Back in 2019, I wasn’t looking to service lenses. I was stepping away from the digital look.
Coming from years of fashion and commercial photography using Canon L lenses, every shot is clean, sharp, and contrasty. I was chasing a “film look” through diffusion filters and grading tricks, but it didn’t match the look in cinemas.
That’s when I picked up a cheap vintage lens, a German Pentacon 135mm f2.8, from a local used marketplace. It came with an old leather case, cost less than a Black Pro-mist filter, and immediately felt different. It was an imperfect glass in every sense, but the “look” from it was interesting.
That lens sent me down the vintage rabbit hole.
Single coated glass, lower contrast, flares, those are optical quirks modern lenses had long engineered out. It felt like I had found the missing piece I’d been forcing through filters and post-production.
But there was a problem.
Local listings were limited. Most lenses were interitance pieces, forgotten in storerooms, dusty, hazy, filled with fungus. When I turned to eBay, the selection exploded, but so did the inconsistency. Listings ranged from “mint” to “ugly”, and those labels rarely meant what they claimed.
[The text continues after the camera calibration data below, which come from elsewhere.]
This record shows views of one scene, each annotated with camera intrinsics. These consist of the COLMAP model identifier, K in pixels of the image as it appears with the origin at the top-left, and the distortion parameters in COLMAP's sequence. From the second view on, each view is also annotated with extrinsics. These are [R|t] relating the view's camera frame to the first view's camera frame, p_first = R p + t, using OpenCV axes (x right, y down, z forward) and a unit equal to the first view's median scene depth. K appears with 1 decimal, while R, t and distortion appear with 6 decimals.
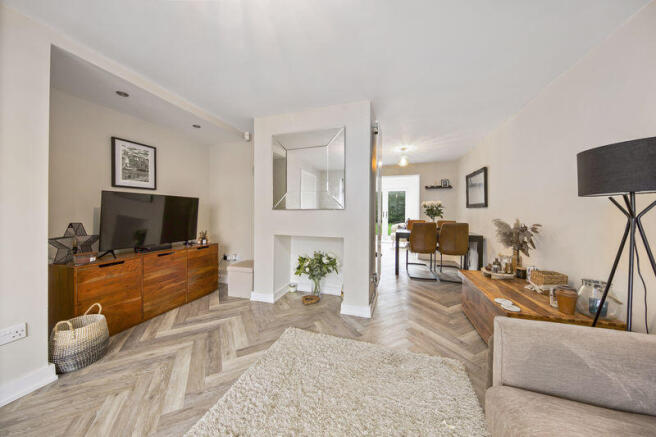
lens RADIAL K [[218.2, 0, 335.1], [0, 218.2, 212.7], [0, 0, 1]] dist [0.000774, -0.000077]
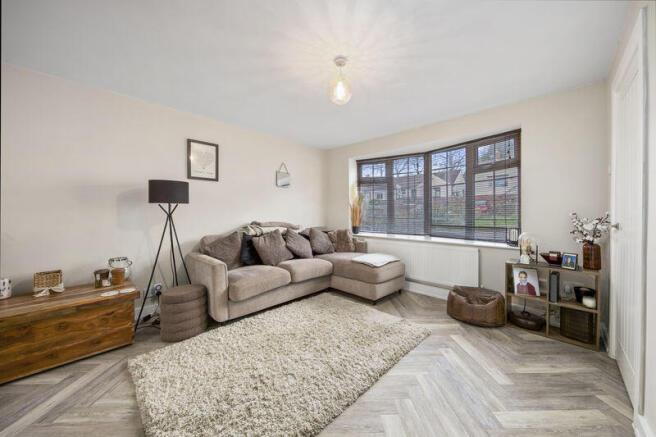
lens RADIAL K [[237.6, 0, 328.5], [0, 237.6, 211.4], [0, 0, 1]] dist [0.001062, 0.000078]
pose [[-0.895786, 0.000836, 0.444485, -0.520022], [0.002824, 0.999989, 0.003810, -0.007129], [-0.444477, 0.004668, -0.895778, 1.115692]]
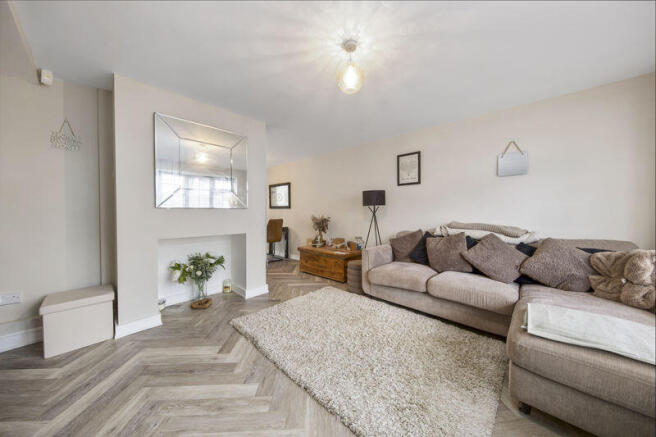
lens RADIAL K [[218.2, 0, 335.1], [0, 218.2, 212.7], [0, 0, 1]] dist [0.000774, -0.000077]
pose [[0.412502, -0.004729, 0.910945, -0.851973], [0.003904, 0.999987, 0.003424, 0.001497], [-0.910948, 0.002144, 0.412515, 0.091309]]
That turning point came with my second Helios-44M.
On the listing, it was fine. When I finally received in hand, it was miserable. The focus ring was dry and stiff, almost unusable. I took it out to shoot for fun, but it was far from enjoyable.
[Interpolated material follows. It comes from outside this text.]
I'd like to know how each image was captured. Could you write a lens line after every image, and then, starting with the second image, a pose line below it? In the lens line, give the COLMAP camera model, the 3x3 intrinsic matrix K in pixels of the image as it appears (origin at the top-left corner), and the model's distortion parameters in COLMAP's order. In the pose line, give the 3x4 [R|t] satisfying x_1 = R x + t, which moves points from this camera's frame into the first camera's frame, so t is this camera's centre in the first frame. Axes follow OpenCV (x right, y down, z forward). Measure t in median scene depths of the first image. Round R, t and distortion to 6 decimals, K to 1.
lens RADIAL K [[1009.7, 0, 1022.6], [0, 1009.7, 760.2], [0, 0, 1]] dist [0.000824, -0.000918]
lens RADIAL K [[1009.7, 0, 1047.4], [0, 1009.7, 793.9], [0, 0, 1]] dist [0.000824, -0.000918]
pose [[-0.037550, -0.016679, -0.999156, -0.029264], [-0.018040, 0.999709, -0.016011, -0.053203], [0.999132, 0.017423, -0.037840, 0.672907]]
That frustration mattered more than I realised.
Instead of accepting as it is, I decided to open the lens myself. After hours of watching relubrication videos, I bought proper grease, disassembled the Helios, cleaned and relubricated the helicoid.
It worked.
The focus turned smoothly. The lens finally feels proper instead of junk. I ended up selling it as a serviced copy, not because I planned to start a business, but because it felt wrong to pass it on any other way.
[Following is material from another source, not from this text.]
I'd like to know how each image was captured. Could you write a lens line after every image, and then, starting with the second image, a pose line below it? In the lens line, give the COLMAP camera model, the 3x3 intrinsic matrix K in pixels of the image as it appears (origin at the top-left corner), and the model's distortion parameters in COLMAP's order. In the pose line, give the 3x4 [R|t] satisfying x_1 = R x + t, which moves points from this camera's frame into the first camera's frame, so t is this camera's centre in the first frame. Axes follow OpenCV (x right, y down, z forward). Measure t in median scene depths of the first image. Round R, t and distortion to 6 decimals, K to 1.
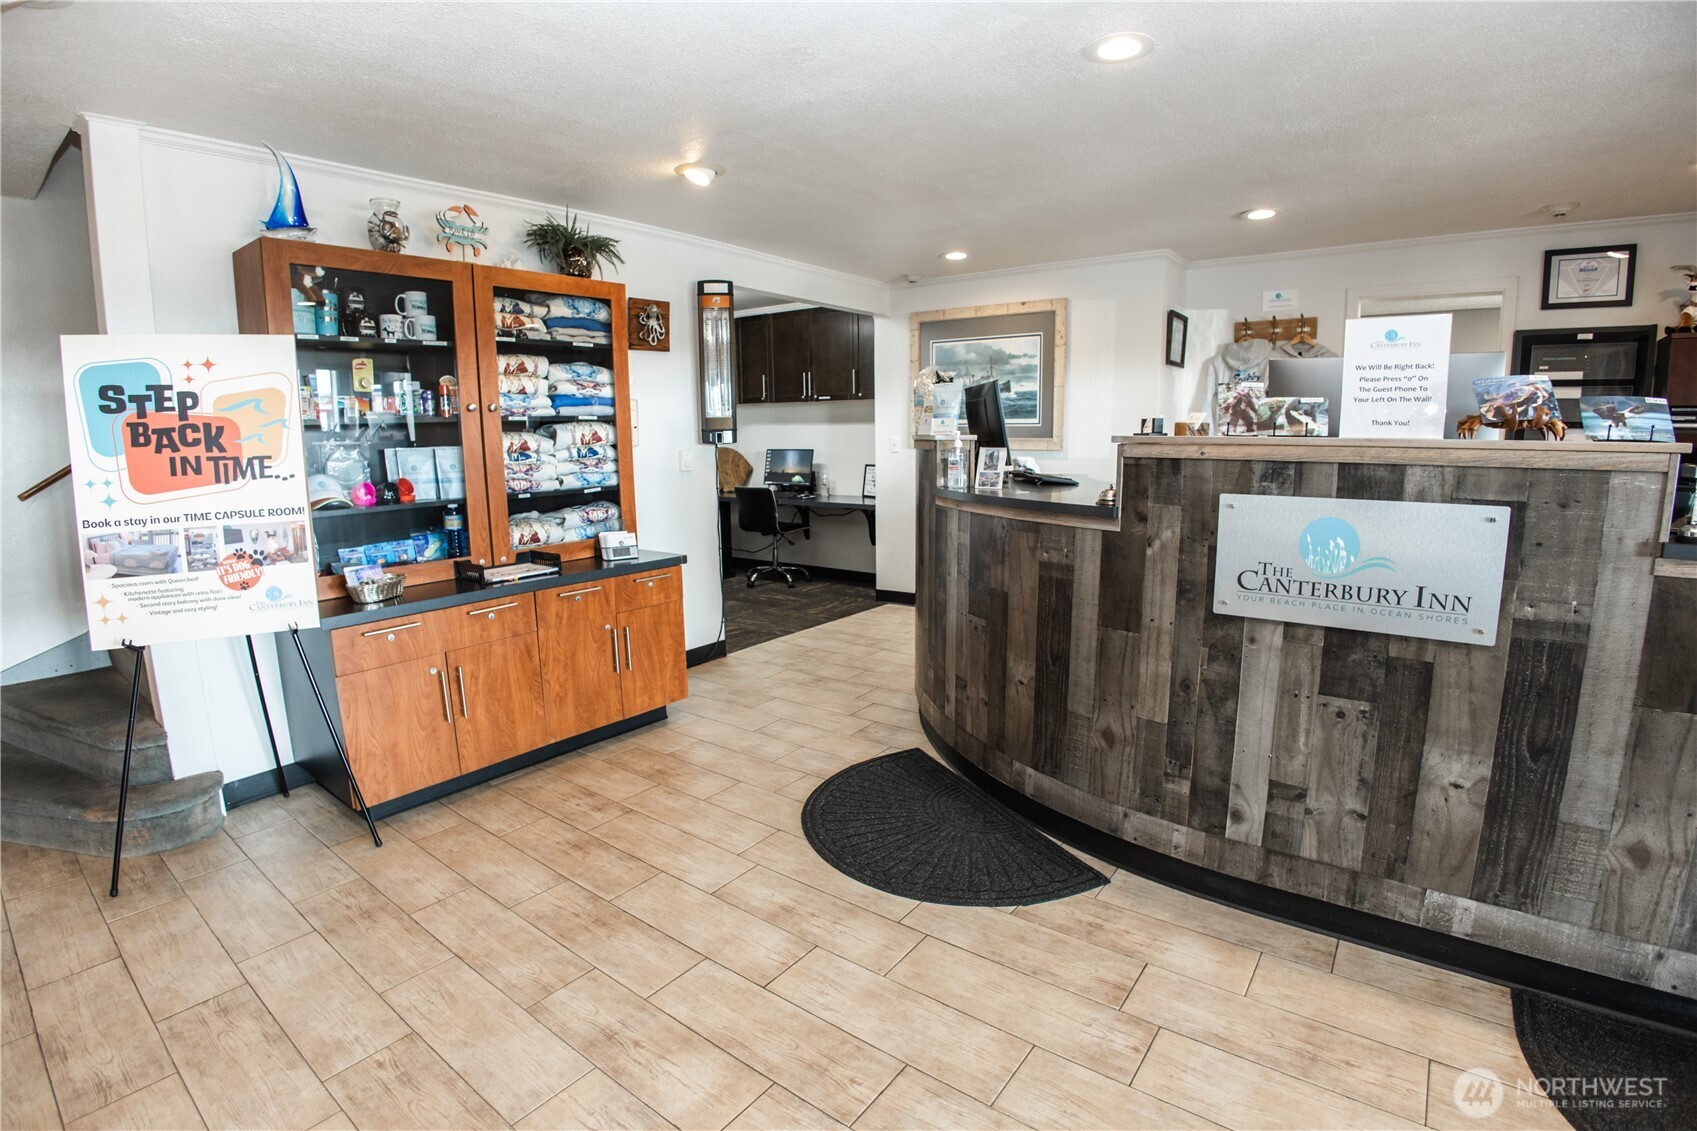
lens RADIAL K [[798.6, 0, 848.5], [0, 798.6, 565.5], [0, 0, 1]] dist [-0.099228, 0.019452]
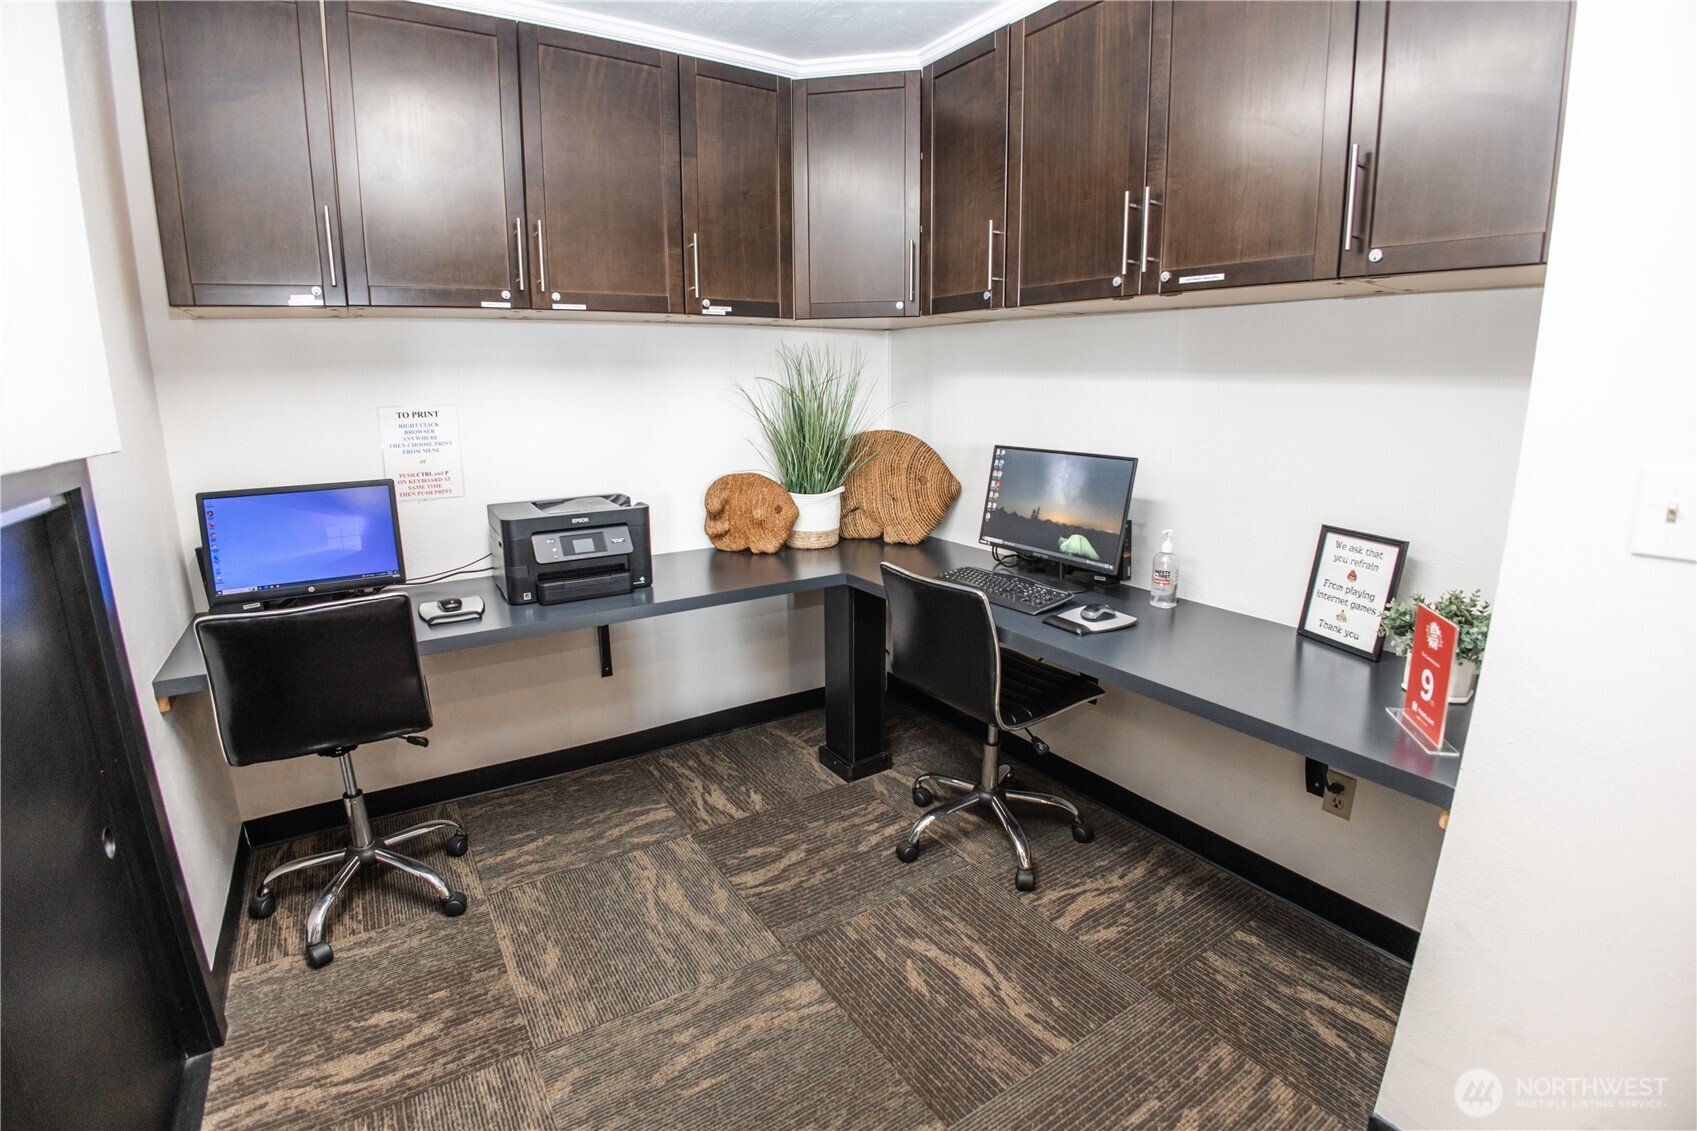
lens RADIAL K [[798.6, 0, 848.5], [0, 798.6, 565.5], [0, 0, 1]] dist [-0.099228, 0.019452]
pose [[0.939613, 0.088450, -0.330612, -0.043819], [-0.067795, 0.994987, 0.073518, -0.117295], [0.335458, -0.046665, 0.940899, 0.662290]]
Over the next few years, I serviced and sold many Helios lens and other variants. But I slowly noticed something disturbing: most buyers didn’t really care. They weren’t interested in fresh lubrication, cleaned glass, or consistency. Most messages started with the same question:
“What’s your best price?”
That’s when I realised I was solving a problem most people weren’t looking to solve.
Everything changed in 2023.
A DP from Spectrum Films, a production house in Malaysia, purchased a full set of my serviced vintage Soviet lenses – Mir-1b, Helios-44-2, Helios-44M, and Jupiter-9 – for professional work. This wasn’t a weekend hobbyist. These lenses were going on set.
At that time, I hadn’t cine-modded them yet.
I explored off-the-shelf follow focus solutions, but most felt like compromises. Some cost more than the lenses themselves, others looked like temporary add-ons rather than part of the lens. When I tested them in real-world shooting, they slipped, flexed, or didn’t work under constant use.
So I went custom.
After months of research, testing, collaboration with a local DP who specialised in 3D printing, we refine follow focus gears that fit properly, stayed secure, and worked reliably with motors. It wasn’t perfect or indestructible, but it worked under constant use.
That process clarified something important for me.
I wasn’t refining these lenses to become a master lens technician. I was doing it because I couldn’t bring myself to mount anything on my camera that I wasn’t fully confident in.
Since 2023, I’ve stepped away from client work to document what I was learning and share that process through YouTube. But that’s a story for another time.